### Task description
Search the records for "thông" and copy each line that holds it.

(Records excerpted from a collection)
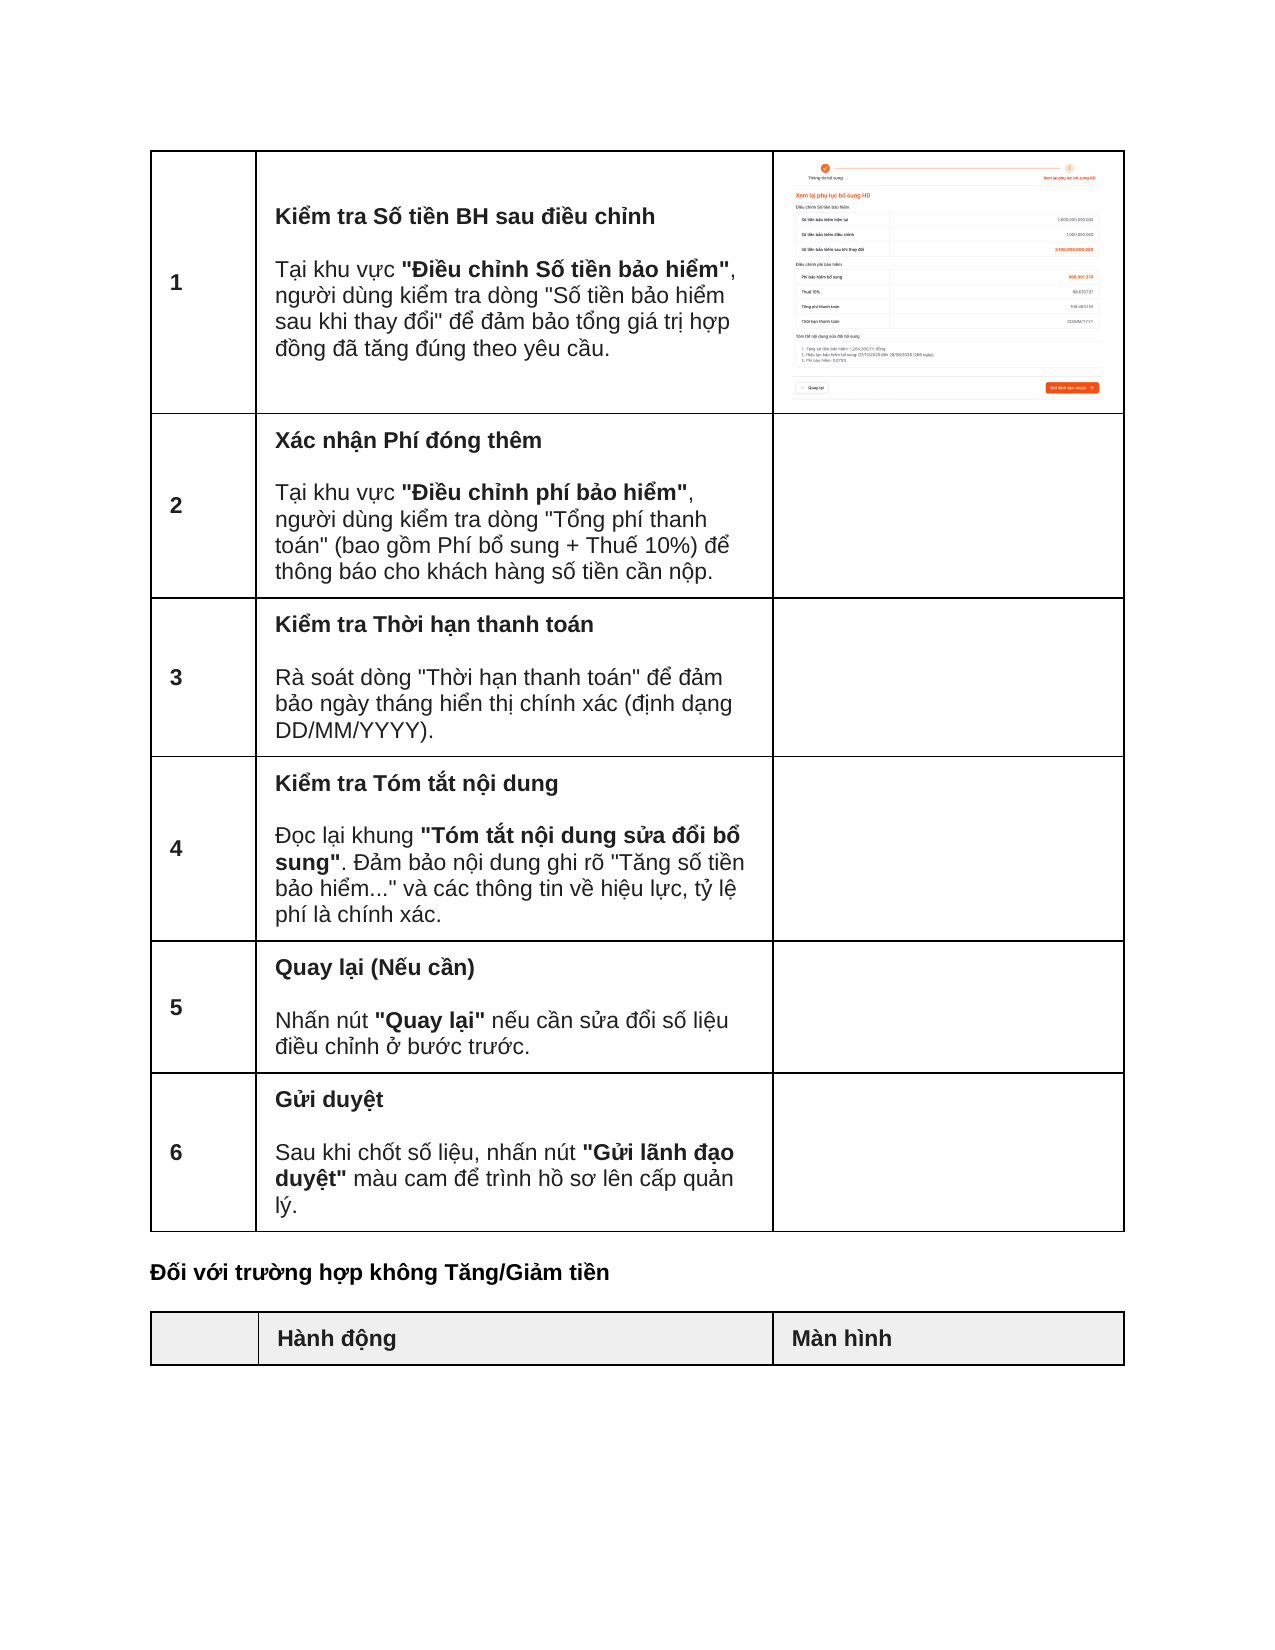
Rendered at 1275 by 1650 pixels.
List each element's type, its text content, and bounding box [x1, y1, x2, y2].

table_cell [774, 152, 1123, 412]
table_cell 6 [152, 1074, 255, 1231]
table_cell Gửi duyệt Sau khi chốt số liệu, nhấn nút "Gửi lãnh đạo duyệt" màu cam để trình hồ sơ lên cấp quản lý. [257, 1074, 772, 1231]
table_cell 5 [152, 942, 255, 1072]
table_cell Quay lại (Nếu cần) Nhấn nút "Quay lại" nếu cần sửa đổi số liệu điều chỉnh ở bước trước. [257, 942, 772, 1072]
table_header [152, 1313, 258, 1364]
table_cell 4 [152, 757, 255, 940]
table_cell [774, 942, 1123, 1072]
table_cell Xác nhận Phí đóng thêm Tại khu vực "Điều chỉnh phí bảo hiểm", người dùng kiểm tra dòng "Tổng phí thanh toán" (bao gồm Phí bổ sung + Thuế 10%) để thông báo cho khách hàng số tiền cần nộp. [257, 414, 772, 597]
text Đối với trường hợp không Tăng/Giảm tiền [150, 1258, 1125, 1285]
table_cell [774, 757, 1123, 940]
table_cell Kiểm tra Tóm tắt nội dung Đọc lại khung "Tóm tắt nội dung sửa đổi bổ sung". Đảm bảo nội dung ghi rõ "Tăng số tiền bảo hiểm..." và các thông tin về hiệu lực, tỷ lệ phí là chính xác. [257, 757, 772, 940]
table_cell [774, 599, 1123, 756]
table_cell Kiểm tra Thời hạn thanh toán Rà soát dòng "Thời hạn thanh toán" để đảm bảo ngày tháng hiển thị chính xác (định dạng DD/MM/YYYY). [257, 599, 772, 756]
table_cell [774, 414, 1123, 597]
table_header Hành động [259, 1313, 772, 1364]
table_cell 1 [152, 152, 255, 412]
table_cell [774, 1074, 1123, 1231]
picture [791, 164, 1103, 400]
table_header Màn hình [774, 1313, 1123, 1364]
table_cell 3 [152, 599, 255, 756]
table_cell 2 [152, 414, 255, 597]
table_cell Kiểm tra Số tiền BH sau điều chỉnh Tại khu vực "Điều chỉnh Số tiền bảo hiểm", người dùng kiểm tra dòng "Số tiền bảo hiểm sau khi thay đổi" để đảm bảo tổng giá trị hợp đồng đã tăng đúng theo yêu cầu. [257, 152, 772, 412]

### Answer space
table_cell Xác nhận Phí đóng thêm Tại khu vực "Điều chỉnh phí bảo hiểm", người dùng kiểm tra dòng "Tổng phí thanh toán" (bao gồm Phí bổ sung + Thuế 10%) để thông báo cho khách hàng số tiền cần nộp. [257, 414, 772, 597]
table_cell Kiểm tra Tóm tắt nội dung Đọc lại khung "Tóm tắt nội dung sửa đổi bổ sung". Đảm bảo nội dung ghi rõ "Tăng số tiền bảo hiểm..." và các thông tin về hiệu lực, tỷ lệ phí là chính xác. [257, 757, 772, 940]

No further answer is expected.